Excerpts from a dataset:

══════════

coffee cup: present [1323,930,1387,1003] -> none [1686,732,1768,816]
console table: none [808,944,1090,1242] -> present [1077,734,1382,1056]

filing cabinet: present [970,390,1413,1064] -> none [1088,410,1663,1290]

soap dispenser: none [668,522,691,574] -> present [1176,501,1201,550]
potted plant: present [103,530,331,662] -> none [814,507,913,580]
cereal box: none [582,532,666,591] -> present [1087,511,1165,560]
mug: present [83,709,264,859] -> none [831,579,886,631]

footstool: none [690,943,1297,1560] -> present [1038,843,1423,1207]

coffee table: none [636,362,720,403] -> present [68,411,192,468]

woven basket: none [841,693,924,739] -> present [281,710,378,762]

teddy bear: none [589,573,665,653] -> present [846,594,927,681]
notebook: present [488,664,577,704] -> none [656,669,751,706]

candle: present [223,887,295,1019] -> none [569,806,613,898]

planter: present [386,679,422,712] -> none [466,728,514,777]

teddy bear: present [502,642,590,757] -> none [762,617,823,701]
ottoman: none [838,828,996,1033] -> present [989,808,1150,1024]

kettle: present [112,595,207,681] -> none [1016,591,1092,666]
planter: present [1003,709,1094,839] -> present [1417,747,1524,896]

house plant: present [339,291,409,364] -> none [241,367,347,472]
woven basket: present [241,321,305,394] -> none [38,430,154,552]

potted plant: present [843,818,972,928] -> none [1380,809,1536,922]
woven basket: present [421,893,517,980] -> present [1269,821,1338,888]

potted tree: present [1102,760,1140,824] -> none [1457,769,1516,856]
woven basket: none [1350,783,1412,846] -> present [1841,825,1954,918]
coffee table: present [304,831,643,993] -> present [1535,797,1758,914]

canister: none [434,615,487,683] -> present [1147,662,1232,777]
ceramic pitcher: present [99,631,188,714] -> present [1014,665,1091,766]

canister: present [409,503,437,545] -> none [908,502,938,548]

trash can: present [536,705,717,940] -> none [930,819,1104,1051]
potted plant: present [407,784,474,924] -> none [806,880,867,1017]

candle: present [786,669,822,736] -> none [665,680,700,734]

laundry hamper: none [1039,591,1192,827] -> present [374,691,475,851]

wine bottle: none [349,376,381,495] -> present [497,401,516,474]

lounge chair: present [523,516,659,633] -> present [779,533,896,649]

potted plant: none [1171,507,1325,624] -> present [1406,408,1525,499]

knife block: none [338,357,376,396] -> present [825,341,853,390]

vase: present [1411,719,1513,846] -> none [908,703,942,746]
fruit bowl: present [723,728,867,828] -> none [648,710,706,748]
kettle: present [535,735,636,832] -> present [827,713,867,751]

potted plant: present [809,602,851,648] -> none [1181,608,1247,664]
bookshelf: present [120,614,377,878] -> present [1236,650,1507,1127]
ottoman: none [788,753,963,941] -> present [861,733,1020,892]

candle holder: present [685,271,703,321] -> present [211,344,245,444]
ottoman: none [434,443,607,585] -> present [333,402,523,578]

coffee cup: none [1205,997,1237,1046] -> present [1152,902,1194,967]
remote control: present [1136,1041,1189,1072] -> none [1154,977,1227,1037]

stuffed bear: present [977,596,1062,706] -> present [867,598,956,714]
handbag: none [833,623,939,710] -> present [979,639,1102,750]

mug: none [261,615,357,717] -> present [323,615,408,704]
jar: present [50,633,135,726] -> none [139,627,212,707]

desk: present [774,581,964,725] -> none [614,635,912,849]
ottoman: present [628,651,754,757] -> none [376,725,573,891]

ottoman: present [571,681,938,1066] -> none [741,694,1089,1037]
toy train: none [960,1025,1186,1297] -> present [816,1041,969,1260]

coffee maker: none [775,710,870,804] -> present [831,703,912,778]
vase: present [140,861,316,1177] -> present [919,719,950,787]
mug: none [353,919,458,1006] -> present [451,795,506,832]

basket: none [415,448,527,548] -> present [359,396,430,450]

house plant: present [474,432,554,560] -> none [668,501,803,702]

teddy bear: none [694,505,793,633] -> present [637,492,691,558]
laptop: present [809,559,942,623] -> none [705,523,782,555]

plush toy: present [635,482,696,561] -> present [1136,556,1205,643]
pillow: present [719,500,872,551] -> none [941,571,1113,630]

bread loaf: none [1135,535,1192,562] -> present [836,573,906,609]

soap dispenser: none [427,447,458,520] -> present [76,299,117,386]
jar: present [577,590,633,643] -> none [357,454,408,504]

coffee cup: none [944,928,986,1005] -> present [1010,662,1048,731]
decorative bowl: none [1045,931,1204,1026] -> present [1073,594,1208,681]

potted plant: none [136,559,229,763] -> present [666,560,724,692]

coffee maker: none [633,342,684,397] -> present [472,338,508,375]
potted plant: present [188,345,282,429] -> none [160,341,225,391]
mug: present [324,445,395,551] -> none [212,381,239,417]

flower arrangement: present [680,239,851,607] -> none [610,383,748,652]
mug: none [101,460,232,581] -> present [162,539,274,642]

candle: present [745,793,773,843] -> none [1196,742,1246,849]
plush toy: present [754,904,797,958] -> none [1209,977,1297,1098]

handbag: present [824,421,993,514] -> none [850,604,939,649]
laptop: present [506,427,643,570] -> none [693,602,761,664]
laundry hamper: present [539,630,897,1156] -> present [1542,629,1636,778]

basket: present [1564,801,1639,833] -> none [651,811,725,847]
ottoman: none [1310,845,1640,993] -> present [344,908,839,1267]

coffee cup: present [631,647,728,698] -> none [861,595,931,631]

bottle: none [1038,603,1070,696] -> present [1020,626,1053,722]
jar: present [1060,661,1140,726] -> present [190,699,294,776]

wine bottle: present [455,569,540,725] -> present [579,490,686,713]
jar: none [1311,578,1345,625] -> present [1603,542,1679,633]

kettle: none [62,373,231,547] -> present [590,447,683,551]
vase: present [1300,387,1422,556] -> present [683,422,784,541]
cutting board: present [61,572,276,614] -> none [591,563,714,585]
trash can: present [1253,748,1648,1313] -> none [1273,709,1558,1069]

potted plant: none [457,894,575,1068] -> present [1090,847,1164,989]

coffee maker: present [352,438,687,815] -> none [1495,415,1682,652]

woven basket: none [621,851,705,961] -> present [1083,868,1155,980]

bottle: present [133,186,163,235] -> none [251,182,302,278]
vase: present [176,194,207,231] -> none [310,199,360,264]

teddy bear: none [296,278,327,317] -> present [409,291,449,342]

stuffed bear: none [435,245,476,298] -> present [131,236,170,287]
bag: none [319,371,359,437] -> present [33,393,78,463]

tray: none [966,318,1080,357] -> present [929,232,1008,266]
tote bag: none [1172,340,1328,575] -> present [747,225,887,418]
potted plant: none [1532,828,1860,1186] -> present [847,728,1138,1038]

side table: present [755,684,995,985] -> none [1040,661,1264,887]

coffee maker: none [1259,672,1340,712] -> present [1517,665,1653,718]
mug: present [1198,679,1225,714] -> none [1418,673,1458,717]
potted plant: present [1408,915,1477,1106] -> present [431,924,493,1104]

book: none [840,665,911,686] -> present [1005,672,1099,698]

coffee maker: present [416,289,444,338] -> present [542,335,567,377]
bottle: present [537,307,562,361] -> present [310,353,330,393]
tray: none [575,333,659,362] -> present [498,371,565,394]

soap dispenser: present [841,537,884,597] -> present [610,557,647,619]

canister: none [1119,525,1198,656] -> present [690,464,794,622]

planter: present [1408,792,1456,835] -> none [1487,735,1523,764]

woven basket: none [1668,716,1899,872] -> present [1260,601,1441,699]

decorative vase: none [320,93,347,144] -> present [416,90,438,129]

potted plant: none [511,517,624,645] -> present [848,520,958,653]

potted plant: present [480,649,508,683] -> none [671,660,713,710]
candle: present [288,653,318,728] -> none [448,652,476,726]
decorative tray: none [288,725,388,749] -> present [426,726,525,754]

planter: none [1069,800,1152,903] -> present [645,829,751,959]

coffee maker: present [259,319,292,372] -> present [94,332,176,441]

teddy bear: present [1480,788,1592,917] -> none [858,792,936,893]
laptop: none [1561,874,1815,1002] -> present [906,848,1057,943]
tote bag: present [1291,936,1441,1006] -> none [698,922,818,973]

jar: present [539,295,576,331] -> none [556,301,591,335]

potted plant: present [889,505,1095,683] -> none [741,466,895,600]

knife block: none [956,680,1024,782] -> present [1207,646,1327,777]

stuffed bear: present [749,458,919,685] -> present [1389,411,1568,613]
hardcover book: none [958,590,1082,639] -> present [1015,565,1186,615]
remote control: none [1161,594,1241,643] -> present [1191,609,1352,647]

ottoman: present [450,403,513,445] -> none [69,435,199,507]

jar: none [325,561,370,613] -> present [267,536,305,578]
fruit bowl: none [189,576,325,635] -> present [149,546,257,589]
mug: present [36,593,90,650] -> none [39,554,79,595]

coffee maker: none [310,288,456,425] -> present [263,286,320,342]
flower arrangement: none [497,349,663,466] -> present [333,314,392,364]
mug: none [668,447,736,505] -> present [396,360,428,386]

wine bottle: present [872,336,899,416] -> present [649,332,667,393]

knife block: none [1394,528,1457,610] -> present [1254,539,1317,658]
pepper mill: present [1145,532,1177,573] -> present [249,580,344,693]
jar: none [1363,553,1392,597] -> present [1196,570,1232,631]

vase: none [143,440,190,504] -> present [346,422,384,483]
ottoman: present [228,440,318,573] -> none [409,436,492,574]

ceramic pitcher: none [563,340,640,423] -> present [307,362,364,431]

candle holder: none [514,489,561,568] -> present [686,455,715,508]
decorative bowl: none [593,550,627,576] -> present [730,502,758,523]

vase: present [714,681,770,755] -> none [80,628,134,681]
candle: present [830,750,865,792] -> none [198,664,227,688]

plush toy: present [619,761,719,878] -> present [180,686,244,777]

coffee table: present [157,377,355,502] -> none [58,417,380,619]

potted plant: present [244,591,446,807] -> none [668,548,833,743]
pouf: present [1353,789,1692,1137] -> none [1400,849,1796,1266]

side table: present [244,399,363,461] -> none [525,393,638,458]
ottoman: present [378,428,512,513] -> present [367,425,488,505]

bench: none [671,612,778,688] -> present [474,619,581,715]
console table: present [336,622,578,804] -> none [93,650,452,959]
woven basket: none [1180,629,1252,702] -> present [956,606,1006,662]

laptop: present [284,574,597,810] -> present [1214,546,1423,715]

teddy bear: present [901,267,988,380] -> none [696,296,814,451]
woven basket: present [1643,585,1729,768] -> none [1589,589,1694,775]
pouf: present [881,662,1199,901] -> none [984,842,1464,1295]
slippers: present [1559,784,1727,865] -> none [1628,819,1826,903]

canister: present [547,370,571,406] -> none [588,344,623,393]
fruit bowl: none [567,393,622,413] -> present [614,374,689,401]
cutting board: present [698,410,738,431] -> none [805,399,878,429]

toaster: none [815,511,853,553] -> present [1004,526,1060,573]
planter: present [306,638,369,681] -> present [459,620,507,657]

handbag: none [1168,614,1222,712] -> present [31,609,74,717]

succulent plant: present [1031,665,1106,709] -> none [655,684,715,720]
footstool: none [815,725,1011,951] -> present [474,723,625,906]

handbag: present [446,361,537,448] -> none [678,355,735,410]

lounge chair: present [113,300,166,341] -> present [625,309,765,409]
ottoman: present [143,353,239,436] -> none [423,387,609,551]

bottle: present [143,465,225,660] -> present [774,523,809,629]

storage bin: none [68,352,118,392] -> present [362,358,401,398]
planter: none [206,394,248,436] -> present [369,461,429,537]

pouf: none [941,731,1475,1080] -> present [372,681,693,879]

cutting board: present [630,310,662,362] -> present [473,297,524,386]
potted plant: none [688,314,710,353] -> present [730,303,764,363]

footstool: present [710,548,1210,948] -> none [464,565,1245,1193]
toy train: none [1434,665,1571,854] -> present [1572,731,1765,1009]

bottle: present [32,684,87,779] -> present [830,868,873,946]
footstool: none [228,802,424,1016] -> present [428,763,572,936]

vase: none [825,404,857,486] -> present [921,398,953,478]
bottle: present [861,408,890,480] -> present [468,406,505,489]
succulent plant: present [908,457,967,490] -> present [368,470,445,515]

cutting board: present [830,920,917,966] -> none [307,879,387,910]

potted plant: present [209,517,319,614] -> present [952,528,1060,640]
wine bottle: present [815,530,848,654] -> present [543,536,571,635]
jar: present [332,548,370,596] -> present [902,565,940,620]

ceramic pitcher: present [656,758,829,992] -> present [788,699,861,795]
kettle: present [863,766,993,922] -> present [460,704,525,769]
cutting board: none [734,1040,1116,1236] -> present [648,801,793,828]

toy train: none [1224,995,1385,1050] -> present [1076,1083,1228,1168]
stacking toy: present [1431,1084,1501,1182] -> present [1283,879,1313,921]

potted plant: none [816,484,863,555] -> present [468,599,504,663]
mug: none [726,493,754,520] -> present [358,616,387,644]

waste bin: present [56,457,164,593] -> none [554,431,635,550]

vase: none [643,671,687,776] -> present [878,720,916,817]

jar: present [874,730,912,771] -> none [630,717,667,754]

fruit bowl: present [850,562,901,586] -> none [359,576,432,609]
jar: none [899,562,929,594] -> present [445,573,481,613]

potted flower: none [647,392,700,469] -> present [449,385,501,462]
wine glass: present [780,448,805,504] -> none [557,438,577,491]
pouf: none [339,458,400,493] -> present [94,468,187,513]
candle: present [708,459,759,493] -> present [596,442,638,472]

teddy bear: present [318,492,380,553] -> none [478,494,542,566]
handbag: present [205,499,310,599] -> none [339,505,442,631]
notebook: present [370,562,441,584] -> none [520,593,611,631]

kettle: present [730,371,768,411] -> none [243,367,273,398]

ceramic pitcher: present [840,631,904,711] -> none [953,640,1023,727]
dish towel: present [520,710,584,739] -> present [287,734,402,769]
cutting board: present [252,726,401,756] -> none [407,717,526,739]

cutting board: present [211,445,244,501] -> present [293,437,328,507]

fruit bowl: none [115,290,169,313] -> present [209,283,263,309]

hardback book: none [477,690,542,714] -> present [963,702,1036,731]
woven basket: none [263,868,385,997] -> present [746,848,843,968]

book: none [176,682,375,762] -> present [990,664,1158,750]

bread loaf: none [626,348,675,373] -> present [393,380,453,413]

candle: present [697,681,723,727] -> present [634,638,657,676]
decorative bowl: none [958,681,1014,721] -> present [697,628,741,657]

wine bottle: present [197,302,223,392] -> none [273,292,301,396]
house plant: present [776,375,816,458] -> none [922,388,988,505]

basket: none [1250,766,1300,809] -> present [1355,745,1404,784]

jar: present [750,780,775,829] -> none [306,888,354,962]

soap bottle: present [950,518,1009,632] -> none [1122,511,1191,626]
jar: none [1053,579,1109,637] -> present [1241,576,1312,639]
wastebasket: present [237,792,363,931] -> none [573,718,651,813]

══════════

Exercise aim:
In the records above, which lines hold the string "stuffed"? Copy each one.

Response box:
stuffed bear: present [977,596,1062,706] -> present [867,598,956,714]
stuffed bear: none [435,245,476,298] -> present [131,236,170,287]
stuffed bear: present [749,458,919,685] -> present [1389,411,1568,613]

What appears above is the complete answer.